# Irregular Defect Refinement Study

This standalone notebook explores high-fidelity structural features to distinguish between **Good** pillars and **Irregular** defects (like internal splitting or deformation).

### Core Problem:
Simple features like Circularity can be fooled by background noise or slight blur. We need internal structural analysis to confirm a defect.

### New Structural Tactics:
1. **Internal Edge Density**: Highlights splits *inside* the pillar mask.
2. **Inertia Ratio**: Measures elongation/deformation.
3. **Peak-Centroid Offset**: Measures symmetry drift.

In [None]:
import sys
import os
from pathlib import Path

# Add src directory to path
current_dir = Path(os.getcwd())
root_dir = current_dir.parent if current_dir.name == 'notebooks' else current_dir
src_dir = str(root_dir / "src")
if src_dir not in sys.path:
    sys.path.append(src_dir)

import os, sys
from pathlib import Path
import numpy as np
import pandas as pd
import matplotlib.pyplot as plt
import seaborn as sns
import cv2
from sklearn.preprocessing import StandardScaler
from sklearn.neighbors import LocalOutlierFactor

# Ensure project root is in sys.path
PROJECT_ROOT = Path.cwd()
if str(PROJECT_ROOT) not in sys.path:
    sys.path.insert(0, str(PROJECT_ROOT))

from defect_analysis.clustering.layered_clustering import load_tiles, run_layered_pipeline

plt.rcParams.update({
    'font.size': 11, 'figure.dpi': 120, 'axes.titleweight': 'bold',
    'legend.frameon': True, 'legend.facecolor': 'white'
})

DATA_DIR = PROJECT_ROOT / 'data' / 'Meta_Atoms'
tiles = load_tiles(DATA_DIR, ['Array_4'])
print(f"Loaded {len(tiles)} tiles from Array 4.")

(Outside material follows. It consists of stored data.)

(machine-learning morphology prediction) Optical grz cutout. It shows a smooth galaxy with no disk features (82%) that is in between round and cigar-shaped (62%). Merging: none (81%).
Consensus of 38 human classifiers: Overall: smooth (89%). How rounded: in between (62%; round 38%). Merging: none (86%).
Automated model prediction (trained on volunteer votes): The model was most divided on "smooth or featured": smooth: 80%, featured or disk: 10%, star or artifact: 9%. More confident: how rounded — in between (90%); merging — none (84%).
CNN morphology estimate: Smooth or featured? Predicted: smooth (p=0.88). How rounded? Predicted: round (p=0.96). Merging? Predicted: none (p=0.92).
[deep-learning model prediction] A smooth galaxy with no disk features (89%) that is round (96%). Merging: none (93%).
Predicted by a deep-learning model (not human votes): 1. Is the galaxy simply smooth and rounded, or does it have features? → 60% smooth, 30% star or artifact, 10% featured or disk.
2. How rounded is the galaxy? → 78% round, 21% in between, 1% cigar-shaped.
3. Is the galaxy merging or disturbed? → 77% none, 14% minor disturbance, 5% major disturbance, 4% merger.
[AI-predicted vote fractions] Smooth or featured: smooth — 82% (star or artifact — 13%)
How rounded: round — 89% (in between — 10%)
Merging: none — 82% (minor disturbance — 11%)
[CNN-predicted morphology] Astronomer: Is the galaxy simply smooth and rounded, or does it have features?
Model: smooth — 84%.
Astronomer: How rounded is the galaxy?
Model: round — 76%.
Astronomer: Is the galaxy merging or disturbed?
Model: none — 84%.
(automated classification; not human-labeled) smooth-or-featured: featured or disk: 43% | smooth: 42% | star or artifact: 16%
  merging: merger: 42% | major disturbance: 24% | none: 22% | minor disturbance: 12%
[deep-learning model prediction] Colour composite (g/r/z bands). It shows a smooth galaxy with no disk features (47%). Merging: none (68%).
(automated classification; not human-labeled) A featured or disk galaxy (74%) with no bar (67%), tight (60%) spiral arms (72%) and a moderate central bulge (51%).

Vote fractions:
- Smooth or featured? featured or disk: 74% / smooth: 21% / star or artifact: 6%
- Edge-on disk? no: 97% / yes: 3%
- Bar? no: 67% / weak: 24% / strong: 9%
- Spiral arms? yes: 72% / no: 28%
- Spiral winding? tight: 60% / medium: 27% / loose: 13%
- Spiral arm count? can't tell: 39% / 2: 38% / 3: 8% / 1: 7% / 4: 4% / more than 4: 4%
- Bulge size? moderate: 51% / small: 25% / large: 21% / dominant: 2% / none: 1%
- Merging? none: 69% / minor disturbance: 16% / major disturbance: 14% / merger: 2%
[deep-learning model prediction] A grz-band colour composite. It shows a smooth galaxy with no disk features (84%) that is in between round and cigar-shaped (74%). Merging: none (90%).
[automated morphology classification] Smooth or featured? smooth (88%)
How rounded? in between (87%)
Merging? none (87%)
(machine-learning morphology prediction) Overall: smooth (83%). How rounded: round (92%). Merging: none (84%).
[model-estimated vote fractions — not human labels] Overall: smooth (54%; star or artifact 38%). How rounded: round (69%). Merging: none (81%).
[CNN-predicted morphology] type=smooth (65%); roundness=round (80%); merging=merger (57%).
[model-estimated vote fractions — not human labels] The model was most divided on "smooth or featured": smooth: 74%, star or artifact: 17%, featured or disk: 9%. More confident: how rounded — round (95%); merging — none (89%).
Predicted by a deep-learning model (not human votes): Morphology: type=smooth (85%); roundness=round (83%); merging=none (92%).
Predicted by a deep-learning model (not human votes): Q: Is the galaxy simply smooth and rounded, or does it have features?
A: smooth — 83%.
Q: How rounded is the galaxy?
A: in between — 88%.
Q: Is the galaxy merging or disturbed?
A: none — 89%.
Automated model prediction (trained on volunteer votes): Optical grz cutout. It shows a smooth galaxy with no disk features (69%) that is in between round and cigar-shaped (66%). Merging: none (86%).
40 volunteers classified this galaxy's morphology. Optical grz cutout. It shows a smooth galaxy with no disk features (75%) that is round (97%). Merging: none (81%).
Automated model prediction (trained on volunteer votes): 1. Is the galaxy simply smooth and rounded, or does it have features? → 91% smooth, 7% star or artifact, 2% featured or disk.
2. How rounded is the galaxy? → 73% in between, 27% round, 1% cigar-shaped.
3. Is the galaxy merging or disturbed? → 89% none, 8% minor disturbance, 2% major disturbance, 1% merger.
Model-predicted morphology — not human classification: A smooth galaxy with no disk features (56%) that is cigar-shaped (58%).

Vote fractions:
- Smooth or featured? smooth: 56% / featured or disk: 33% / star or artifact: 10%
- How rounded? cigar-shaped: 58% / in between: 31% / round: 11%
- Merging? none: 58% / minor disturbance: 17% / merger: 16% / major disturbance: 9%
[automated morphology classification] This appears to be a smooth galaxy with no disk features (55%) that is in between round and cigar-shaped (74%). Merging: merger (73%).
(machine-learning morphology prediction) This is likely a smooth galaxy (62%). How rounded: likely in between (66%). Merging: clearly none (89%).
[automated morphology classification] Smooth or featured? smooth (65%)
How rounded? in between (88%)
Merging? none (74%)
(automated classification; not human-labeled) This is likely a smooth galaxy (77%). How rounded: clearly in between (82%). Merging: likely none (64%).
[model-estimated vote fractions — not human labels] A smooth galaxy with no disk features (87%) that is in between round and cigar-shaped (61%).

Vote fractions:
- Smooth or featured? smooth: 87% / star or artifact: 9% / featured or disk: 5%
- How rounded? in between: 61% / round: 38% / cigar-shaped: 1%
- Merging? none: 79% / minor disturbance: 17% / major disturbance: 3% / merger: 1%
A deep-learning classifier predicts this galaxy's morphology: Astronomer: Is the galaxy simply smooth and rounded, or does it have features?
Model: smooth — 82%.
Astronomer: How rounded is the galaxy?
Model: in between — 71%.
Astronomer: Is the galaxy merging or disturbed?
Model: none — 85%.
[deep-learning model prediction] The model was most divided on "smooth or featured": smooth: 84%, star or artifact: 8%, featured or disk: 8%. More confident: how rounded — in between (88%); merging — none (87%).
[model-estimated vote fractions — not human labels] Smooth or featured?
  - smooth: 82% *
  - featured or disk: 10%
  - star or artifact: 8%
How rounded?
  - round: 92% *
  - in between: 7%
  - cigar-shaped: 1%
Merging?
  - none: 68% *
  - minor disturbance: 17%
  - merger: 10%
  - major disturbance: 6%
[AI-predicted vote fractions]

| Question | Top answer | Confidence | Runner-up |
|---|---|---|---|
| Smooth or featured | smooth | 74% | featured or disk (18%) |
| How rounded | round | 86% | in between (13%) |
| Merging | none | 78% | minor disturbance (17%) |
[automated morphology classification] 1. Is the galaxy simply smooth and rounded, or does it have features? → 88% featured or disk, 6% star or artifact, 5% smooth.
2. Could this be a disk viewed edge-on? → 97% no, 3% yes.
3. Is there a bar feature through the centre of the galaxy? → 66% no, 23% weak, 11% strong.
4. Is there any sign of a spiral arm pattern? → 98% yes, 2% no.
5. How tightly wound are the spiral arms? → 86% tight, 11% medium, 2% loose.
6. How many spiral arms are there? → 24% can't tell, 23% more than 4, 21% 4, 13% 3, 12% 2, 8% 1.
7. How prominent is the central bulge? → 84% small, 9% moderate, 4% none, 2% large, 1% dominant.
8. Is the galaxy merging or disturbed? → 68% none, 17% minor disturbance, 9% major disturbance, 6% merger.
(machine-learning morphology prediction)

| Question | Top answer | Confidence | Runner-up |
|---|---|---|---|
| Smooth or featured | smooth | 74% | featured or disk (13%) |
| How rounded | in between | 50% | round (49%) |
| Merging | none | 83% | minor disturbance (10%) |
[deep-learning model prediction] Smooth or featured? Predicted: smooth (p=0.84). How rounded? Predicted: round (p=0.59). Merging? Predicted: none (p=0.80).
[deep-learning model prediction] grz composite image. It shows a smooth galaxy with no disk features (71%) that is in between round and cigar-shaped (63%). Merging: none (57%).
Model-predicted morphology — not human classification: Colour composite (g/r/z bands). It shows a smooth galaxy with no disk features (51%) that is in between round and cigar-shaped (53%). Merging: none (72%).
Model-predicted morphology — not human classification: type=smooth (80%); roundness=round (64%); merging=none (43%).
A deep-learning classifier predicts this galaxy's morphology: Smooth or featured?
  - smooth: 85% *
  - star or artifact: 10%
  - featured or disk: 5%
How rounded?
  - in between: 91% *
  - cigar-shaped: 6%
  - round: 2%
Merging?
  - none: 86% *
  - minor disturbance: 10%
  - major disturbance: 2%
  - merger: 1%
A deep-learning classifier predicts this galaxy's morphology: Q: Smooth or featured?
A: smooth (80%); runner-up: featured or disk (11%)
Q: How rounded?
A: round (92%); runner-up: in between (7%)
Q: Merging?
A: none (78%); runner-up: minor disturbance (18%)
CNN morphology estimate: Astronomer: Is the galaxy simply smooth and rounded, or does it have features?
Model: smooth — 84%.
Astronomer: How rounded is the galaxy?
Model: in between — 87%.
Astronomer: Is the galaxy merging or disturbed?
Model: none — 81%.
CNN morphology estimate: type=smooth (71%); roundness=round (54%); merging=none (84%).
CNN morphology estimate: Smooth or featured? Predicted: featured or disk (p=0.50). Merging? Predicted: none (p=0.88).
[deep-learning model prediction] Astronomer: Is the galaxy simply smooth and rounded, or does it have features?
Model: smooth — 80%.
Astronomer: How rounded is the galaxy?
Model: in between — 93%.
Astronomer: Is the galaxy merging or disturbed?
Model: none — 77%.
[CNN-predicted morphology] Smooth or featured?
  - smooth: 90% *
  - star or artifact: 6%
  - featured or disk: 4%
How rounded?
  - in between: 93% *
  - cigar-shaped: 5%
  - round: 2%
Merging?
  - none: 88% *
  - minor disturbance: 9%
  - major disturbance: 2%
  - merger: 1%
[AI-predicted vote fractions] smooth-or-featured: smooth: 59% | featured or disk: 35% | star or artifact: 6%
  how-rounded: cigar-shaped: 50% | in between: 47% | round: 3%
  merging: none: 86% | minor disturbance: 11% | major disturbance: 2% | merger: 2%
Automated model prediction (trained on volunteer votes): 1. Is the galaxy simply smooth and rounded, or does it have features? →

## 1. Baseline Pipeline Execution
Running the current pipeline to get the initial 'Irregular' candidate pool.

In [None]:
for t in tiles: t.defect_type = 'Unknown'
run_layered_pipeline(tiles, verbose=False)
print("Initial Pipeline Counts:")
counts = pd.Series([t.defect_type for t in tiles]).value_counts()
display(counts.to_frame(name='Count'))

## 2. Structural Feature Extraction
Calculating internal metrics for all surviving pillars (Good + Irregular candidates).

In [None]:
def extract_structural_features(tile):
    img = (tile.image * 255).astype(np.uint8) if tile.image.max() <= 1.0 else tile.image.astype(np.uint8)
    
    # 1. Mask the pillar (Otsu thresholding)
    _, thresh = cv2.threshold(img, 0, 255, cv2.THRESH_BINARY + cv2.THRESH_OTSU)
    if np.mean(thresh[8:24, 8:24]) < 127: thresh = 255 - thresh
    
    contours, _ = cv2.findContours(thresh, cv2.RETR_EXTERNAL, cv2.CHAIN_APPROX_SIMPLE)
    if not contours: return 0.0, 1.0, 0.0, 0.0
    
    cnt = max(contours, key=cv2.contourArea)
    mask = np.zeros_like(img)
    cv2.drawContours(mask, [cnt], -1, 1, -1)
    
    # 2. Internal Edge Density (Targeting splitting)
    edges = cv2.Canny(img, 30, 100)
    internal_edges = cv2.bitwise_and(edges, edges, mask=mask)
    edge_density = np.sum(internal_edges) / np.sum(mask) if np.sum(mask) > 0 else 0
    
    # 3. Inertia Ratio (Elongation from image moments)
    mu = cv2.moments(cnt)
    if mu['m00'] > 0:
        m20, m02, m11 = mu['mu20'], mu['mu02'], mu['mu11']
        denom = np.sqrt((m20 - m02)**2 + 4 * m11**2)
        inertia_ratio = (m20 + m02 - denom) / (m20 + m02 + denom) if (m20 + m02 + denom) > 0 else 1.0
        
        # 4. Peak-Centroid Offset (Checking symmetry)
        cx, cy = int(mu['m10']/mu['m00']), int(mu['m01']/mu['m00'])
        _, _, _, max_loc = cv2.minMaxLoc(img, mask=mask)
        offset = np.sqrt((cx - max_loc[0])**2 + (cy - max_loc[1])**2)
        # 5. Circularity
        area = cv2.contourArea(cnt)
        perim = cv2.arcLength(cnt, True)
        circ = (4 * np.pi * area) / (perim**2) if perim > 0 else 0
    else:
        inertia_ratio, offset, circ = 1.0, 0.0, 0.0
    
    return edge_density, inertia_ratio, offset, circ

print("Extracting structural features...")
candidates = [t for t in tiles if t.defect_type in ['Good', 'Irregular']]
for t in candidates:
    ed, ir, off, circ = extract_structural_features(t)
    t.features['int_edge_density'] = ed
    t.features['inertia_ratio'] = ir
    t.features['peak_offset'] = off
    t.features['circularity_refined'] = circ

df = pd.DataFrame([t.to_dict() for t in candidates])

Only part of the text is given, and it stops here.